“Percebo sinais crescentes de uma mudança de época excepcional do pais. Como em toda a mudança, tem conflito na estrutura de classes, nas frações de classes que definem as próximas décadas. Tem avanços e retrocessos. Estamos vivendo uma fase de retrocesso, mas já com sinais de esgotamento e se descortina um horizonte melhor para o país”.

A análise é do economista Marcio Pochmann ao TUTAMÉIA. Professor da Unicamp, ex-presidente do Ipea e da Fundação Perseu Abramo, ele afirma:

“Estamos vivendo, do ponto de vista econômico, o momento mais importante dos últimos 250 anos. Porque estamos diante do deslocamento do centro dinâmico do mundo do ocidente para o oriente. Isso é uma transformação brutal”.

Segundo ele, “estamos nos encaminhando para o ponto ótimo da crise de mudança de época que estamos vivendo. A pandemia tem acelerado o tempo presente e colocado a encruzilhada de decisões que o pais precisará tomar”.

Nesta entrevista (acompanhe a íntegra no vídeo e se inscreva no TUTAMÉIA TV), Pochmann avalia que o momento atual é só comparável a dois outros na história brasileira:

“O primeiro aconteceu na década de 1880, quando se deu uma inflexão na trajetória do país ao abandonarmos o modelo de sociedade escravista. A outra inflexão profunda foi na década de 1930, quando o Brasil vai abandonando a sociedade agrária e inaugura uma outra sociedade, urbana e industrial”.

O economista segue:

“Começamos 2021 com a atividade econômica mais de 7% abaixo do que havia sido em 2014. Na história republicana jamais tínhamos convivido com um período de seis anos de regressão.
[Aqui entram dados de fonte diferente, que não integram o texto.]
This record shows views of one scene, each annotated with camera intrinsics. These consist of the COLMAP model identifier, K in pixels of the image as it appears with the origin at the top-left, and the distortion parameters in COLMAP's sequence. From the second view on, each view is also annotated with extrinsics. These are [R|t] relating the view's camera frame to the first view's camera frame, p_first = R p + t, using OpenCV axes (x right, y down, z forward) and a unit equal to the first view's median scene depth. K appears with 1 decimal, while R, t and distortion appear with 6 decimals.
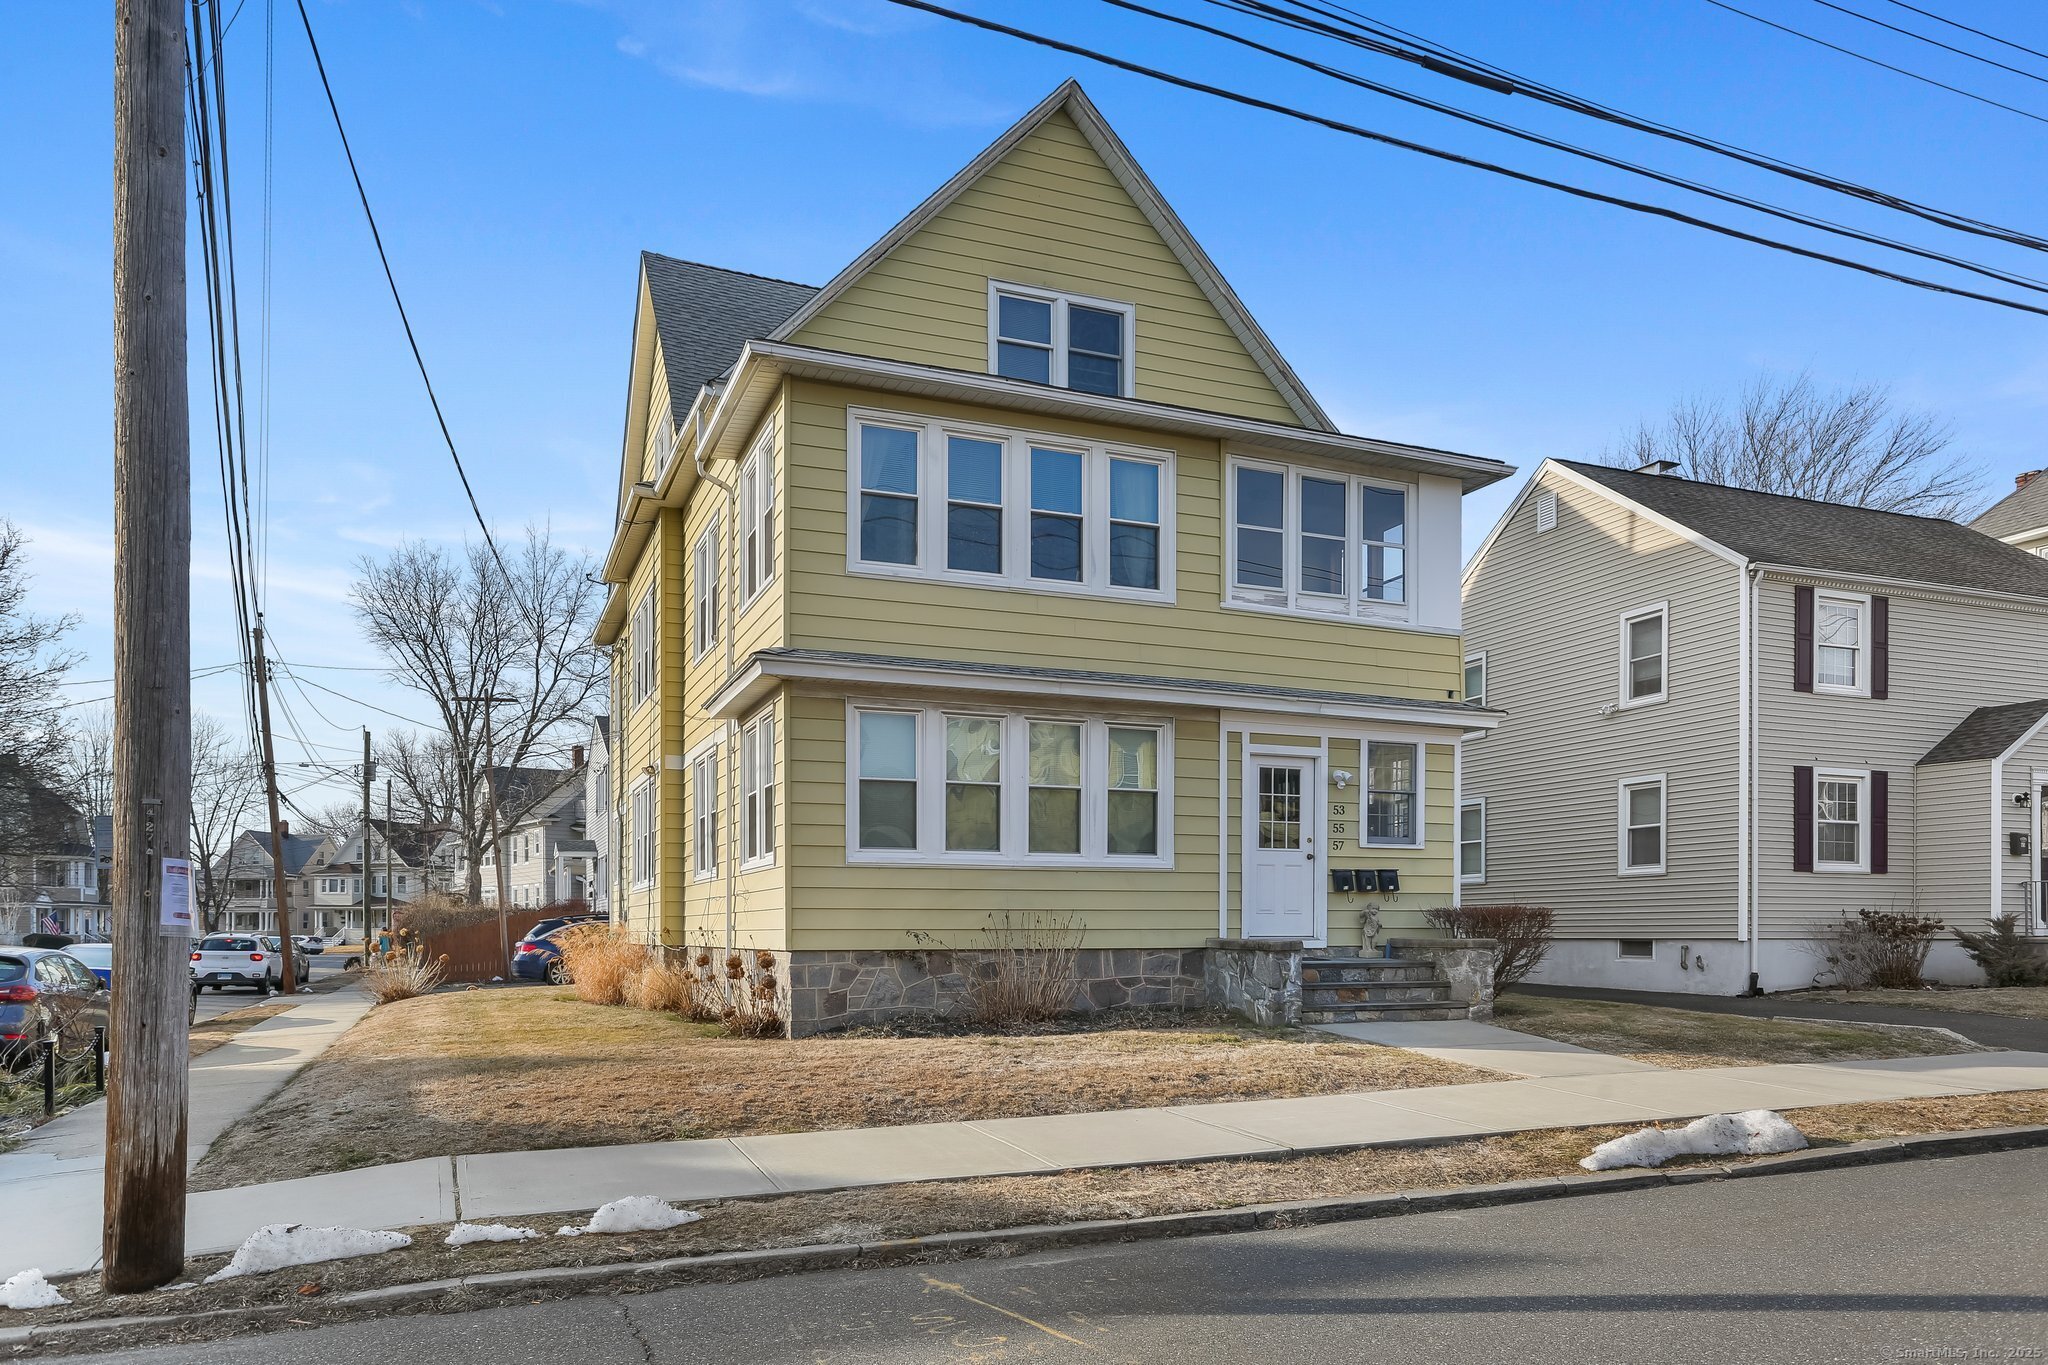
lens RADIAL K [[1411.1, 0, 1031.0], [0, 1411.1, 766.9], [0, 0, 1]] dist [-0.003225, 0.000090]
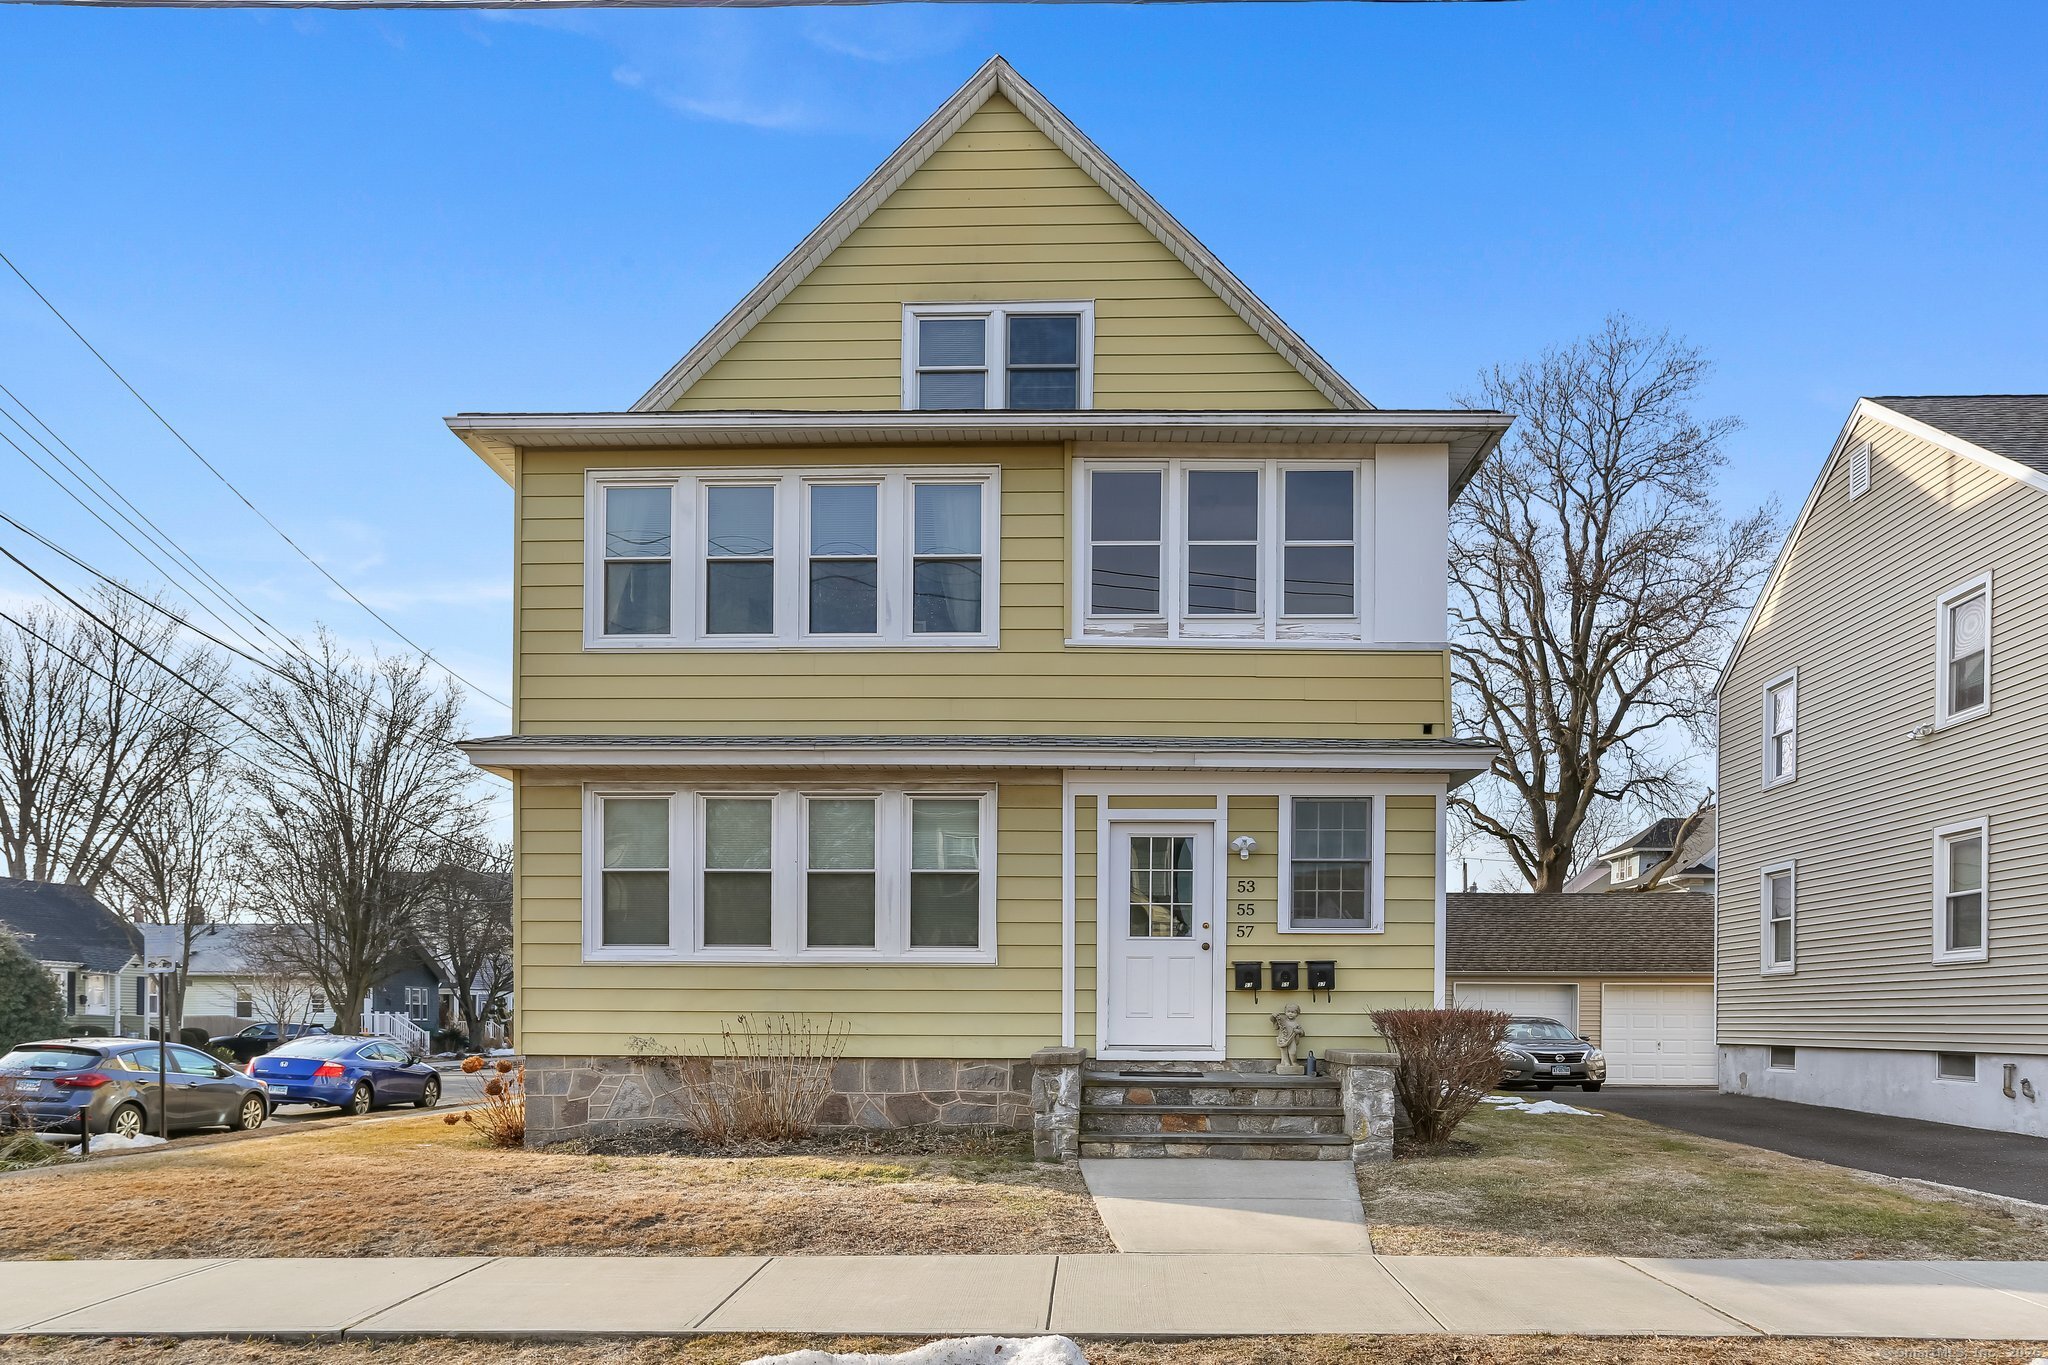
lens RADIAL K [[1447.7, 0, 500.4], [0, 1447.7, 871.6], [0, 0, 1]] dist [0.008195, -0.006480]
pose [[0.910152, -0.037094, -0.412610, 0.176177], [0.040326, 0.999186, -0.000875, 0.006135], [0.412306, -0.015842, 0.910908, 0.089641]]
Desde 2014 o país não registra crescimento per capita da sua renda. Esse retrocesso é dramático do ponto de vista das classes trabalhadoras”.

DESTRUIÇÃO DA CLASSE MÉDIA PROPRIETÁRIA

Pochmann lembra que a década de 1990 inaugurou o processo de destruição da classe média assalariada.

“Com a pandemia, se inicia a destruição acelerada dos pequenos negócios, do que seria a classe média proprietária. Isso está gerando sinais de barbárie, que apontam para essa ideia de que é o ponto ótimo de uma crise de mudança de época. Em algum momento, o país vai ter que se definir melhor, porque essa trajetória de barbárie não permitiria nós nos mantermos enquanto nação. Essa é a questão crucial”.

Falando do processo em curso, ele declara:

“O Rio de Janeiro é uma nova Canudos brasileira, governada pelo crime organizado, pelas milícias e pelas igrejas. Isso é expressão dessa regressão que estamos vivendo. Em algum momento, a correlação de forças vai ter que se manifestar”.

DÓLAR COM DIAS CONTADOS

Apesar da situação sufocante, ele pondera que a situação do Brasil é melhor do que era na década de 1930. Lembra da força dos integralistas e nazistas no país naquele tempo. “Hoje se diz que a sociedade está polarizada, tem muito ódio. Em toda a mudança de época esses são aspectos que se destacam”.

Também comparando com experiências históricas, ele afirma:

“No ano passado, o somatório das despesas públicas agregadas, da União, estados e municípios, equivaleu a 47% do PIB. Nunca tivemos isso no Brasil; é difícil sustentar. Nos anos 1930, a situação dramática do café se junta com a crise internacional de 1929. Getúlio abandona o padrão libra-ouro, numa atitude de coragem. Os argentinos, que eram a sexta economia mais importante do mundo na década de 1920, ficam prisioneiros do padrão libra-ouro e têm dificuldade de sair da crise. O Brasil sai logo da crise de 1929, estatiza o comércio externo e faz uma auditoria da dívida brasileira. Essa década de 2020 é a década do fim do padrão dólar. O dólar está com os dias contados”.

Percorrendo as amplas potencialidades brasileiras, diz Pochmann:

“Ao invés da depressão pelo lamento do cotidiano, precisamos olhar para cima e perceber que tem espaço para construir algo diferente. Tem alternativa. Isso precisa esperançar o nosso povo. Somos capazes de nos soerguermos da tragédia na qual nos encontramos. Precisamos levar a boa nova. Esse é o papel fundamental da esquerda”.